Unfortunately, and as mentioned above, this feature bit me in the butt. The radar of the cop who pulled me over claimed I was doing about 45 (naturally, it was a 30 zone), whereas when I'd peeked at the NavAlert mere seconds before (I was, in fact, monitoring it for just such information) it said I was doing about 35 – still speeding, but usually within the "margin of human decency". I couldn't prove the NavAlert was right, nor could I prove I hadn't been accelerating when I got zapped – and in the end I figured it was pointless to argue over whose display is more accurate, our justice system being what it is. I took the ticket.
You'd think I could write it off as a business expense, but I shan't hold my breath.
That put a sour taste on what was otherwise a rewarding test for which the NavAlert performed well. And I can't really blame the NavAlert, since it doesn't claim to be a radar detector.
Guess I need to review one of them next…
Meanwhile, the Rugged Roll Workseat is a decidedly low tech device, but it's one that can be a "back saver" if not a "ticket and/or life saver".The $35 unit is made of heavy duty plastic that reminds me of those orange and black plastic toy riding tractors my son used to freak us out with when he was just a nipper, by driving down steep hills with gay abandon. Okay, exuberant abandon.
It's ostensibly designed for when you're working around the garage, but when we received our sample unit my wife began scheming about prying it from my warm, live hands to use out in the garden. This caused me to do a web search to find some Agent Orange….
Anyway, the red and black unit is big enough to hold even my ass, has a built in carrying handle (well, it's actually just a slit in the top though which you can stick your fingers) and – proving just how important and thoughtful the product really is – it even has a molded cup holder that's perfect for a can of beer, though you could undoubtedly put a pop can there in an emergency.
There's also a fairly generous shelf under the seat you can use to haul around your tools, cloths and stuff.
The Work Seat's seven inch "mag-like" plastic wheels roll smoothly and the company says the unit can support more than 300 pounds. They also claim it's resistant to chemicals such as auto fluids and household cleaners, so it should wipe clean easily.
And get this! It comes with a set of decals you can stick onto it so your Work Seat doesn't look like your neighbor's, assuming your neighbor doesn't decide to stick on the same decals.

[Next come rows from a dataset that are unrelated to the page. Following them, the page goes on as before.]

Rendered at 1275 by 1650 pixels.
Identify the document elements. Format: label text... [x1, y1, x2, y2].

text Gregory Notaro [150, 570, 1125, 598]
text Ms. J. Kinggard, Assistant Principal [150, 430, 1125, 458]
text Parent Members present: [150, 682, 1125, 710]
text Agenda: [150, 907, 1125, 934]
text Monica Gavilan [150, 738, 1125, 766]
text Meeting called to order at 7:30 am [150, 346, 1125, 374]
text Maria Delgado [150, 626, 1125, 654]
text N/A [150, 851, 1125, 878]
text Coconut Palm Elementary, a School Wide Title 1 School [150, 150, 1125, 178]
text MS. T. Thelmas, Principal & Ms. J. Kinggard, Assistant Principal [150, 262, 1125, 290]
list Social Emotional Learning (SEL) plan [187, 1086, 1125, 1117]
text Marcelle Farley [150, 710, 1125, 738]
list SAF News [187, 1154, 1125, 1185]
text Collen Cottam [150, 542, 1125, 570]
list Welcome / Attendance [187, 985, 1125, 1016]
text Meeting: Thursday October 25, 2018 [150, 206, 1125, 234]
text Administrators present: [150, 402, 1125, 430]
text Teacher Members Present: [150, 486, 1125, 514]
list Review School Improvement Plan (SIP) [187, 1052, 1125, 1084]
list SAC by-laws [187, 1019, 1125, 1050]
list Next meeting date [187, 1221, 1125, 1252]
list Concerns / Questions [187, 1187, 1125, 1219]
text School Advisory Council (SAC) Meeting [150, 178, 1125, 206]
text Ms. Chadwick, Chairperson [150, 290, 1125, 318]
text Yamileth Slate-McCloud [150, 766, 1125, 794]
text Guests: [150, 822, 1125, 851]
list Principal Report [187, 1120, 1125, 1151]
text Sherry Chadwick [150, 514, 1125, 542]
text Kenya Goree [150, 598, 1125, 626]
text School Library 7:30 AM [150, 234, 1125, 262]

Best of all, the Work Seat is assembled before they stick it in the box, so the handy people using it don't have to be too handy.
I can see this being ideal for when you're waxing or detailing your car, because it lets you get at those lower sections of the body – or the wheels – without having to bend down.
It isn't as good for stuff that's right at floor or ground level, though; I tried using it when cleaning the bathtub, discovered that I had to lean over too far, and went back to kneeling outside the tub while lamenting our lack of maid service.
Otherwise, the Rugged Roll Work Seat works great.
Who'd have thunk such a simple thing could be so handy?